**EXTRAIT DU TEXTE**
Robert Mizrahi est né à Marseille en 1930. Lors des Rafles des Juifs à Marseille, ses parents ont été arrêtés par la police municipale puis déportés. Profondément marqué, il consacrera une grande partie de sa vie à honorer les Justes parmi les Nations. Humaniste, militant convaincu, il sera successivement Président du FSJU et Président du Comité Français pour Yad Vashem. Il a œuvré à préserver la mémoire de la Shoah et honorer la mémoire de ceux qui, au péril de leur vie, ont aidé les Juifs persécutés. Lionel Stora, le président du FSJU déclare : « Il mérite qu’un prix porte son nom. Ainsi la mémoire continuera de se perpétuer à travers le travail des jeunes générations. Une mémoire que nous pensions pour demain, avec la disparition des témoins. Malheureusement l’actualité nous montre l’importance de cette mémoire aujourd’hui ». Le prix 2024 récompense le travail de Zelda Sokolowski sur son arrière grand-tante, Régine Szmidt. Un prix « coup de cœur du jury » revient à des lycéens de l’établissement Provence pour un travail collectif avec leur professeur de philosophie.

« L’antisémitisme n’a pas sa place dans la République »

**INFORMATIONS AFFICHÉES**
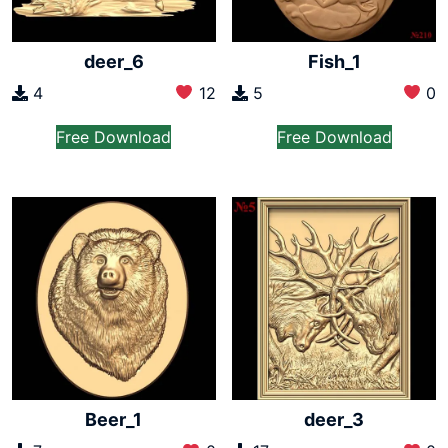
deer_6
Fish_1
4
12
5
0
Free Download
Free Download
Beer_1
deer_3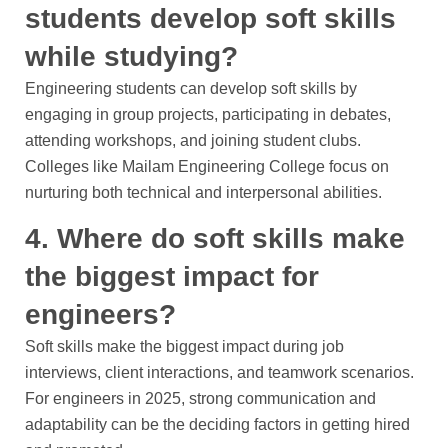
students develop soft skills
while studying?
Engineering students can develop soft skills by
engaging in group projects, participating in debates,
attending workshops, and joining student clubs.
Colleges like Mailam Engineering College focus on
nurturing both technical and interpersonal abilities.
4. Where do soft skills make
the biggest impact for
engineers?
Soft skills make the biggest impact during job
interviews, client interactions, and teamwork scenarios.
For engineers in 2025, strong communication and
adaptability can be the deciding factors in getting hired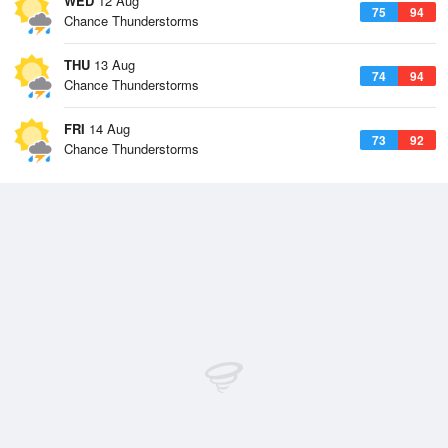
WED
12 Aug
75
94
Chance Thunderstorms
THU
13 Aug
74
94
Chance Thunderstorms
FRI
14 Aug
73
92
Chance Thunderstorms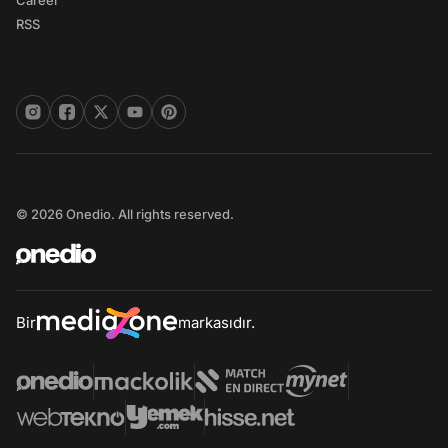
Career
RSS
© 2026 Onedio. All rights reserved.
Bir
markasıdır.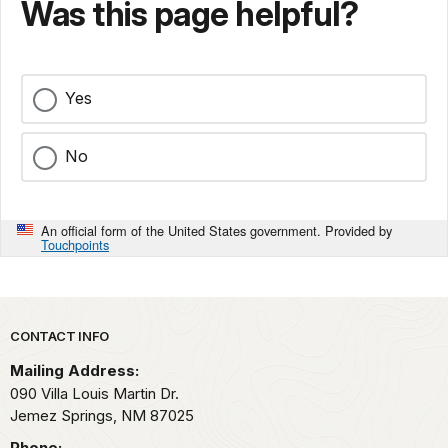
Was this page helpful?
Yes
No
An official form of the United States government. Provided by
Touchpoints
Park footer
CONTACT INFO
Mailing Address:
090 Villa Louis Martin Dr.
Jemez Springs,
NM
87025
Phone:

**CONSIGNE 1**
Résumez en deux phrases le texte sur Robert Mizrahi.
**CONSIGNE 2**
Poursuivez le texte sur Robert Mizrahi à partir de sa dernière phrase.

**RÉPONSE FINALE 1**
Né à Marseille en 1930, Robert Mizrahi, dont les parents ont été arrêtés puis déportés lors des rafles des Juifs à Marseille, a consacré une grande partie de sa vie à honorer les Justes parmi les Nations et à préserver la mémoire de la Shoah, notamment comme président du FSJU puis du Comité Français pour Yad Vashem. Un prix porte désormais son nom : celui de 2024 récompense le travail de Zelda Sokolowski sur son arrière-grand-tante Régine Szmidt, et un prix « coup de cœur du jury » revient à des lycéens de l’établissement Provence.

**RÉPONSE FINALE 2**
« Ce prix a pour objet d’inciter les jeunes à devenir acteurs de la transmission de mémoire », rappelle Lionel Stora. Mission d’autant plus importante que «nous assistons à une résurgence inquiétante de l’antisémitisme ».  Parle de ces témoins de l’Histoire qui ne sont jamais «dans la violence, la rancœur, le rejet de l’autre ».  Considère que «l’antisémitisme s’exprime, alors qu’il n’a sa place ni dans les écoles, ni dans les lycées, ni dans les universités, les syndicats ou les partis politiques. L’antisémitisme n’a pas sa place dans la République ». Pour Lionel Stora: « Il importe plus que jamais d’agir comme le fait le maire de Marseille en donnant le nom de Denise Toros-Marter à une école ». Il ajoute que le prix ne cesse de se développer, qu’un travail est accompli en ce sens avec l’Éducation Nationale.

Ce devoir de mémoire Elie Wiesel, Prix Nobel de la Paix, en a dit toute l’importance : « L’oubli signifierait danger et insulte. Oublier les morts serait les tuer une deuxième fois. Et si, les tueurs et leurs complices exceptés, nul n’est responsable de leur première mort, nous le sommes de la seconde.»

« La vigilance ne suffit plus »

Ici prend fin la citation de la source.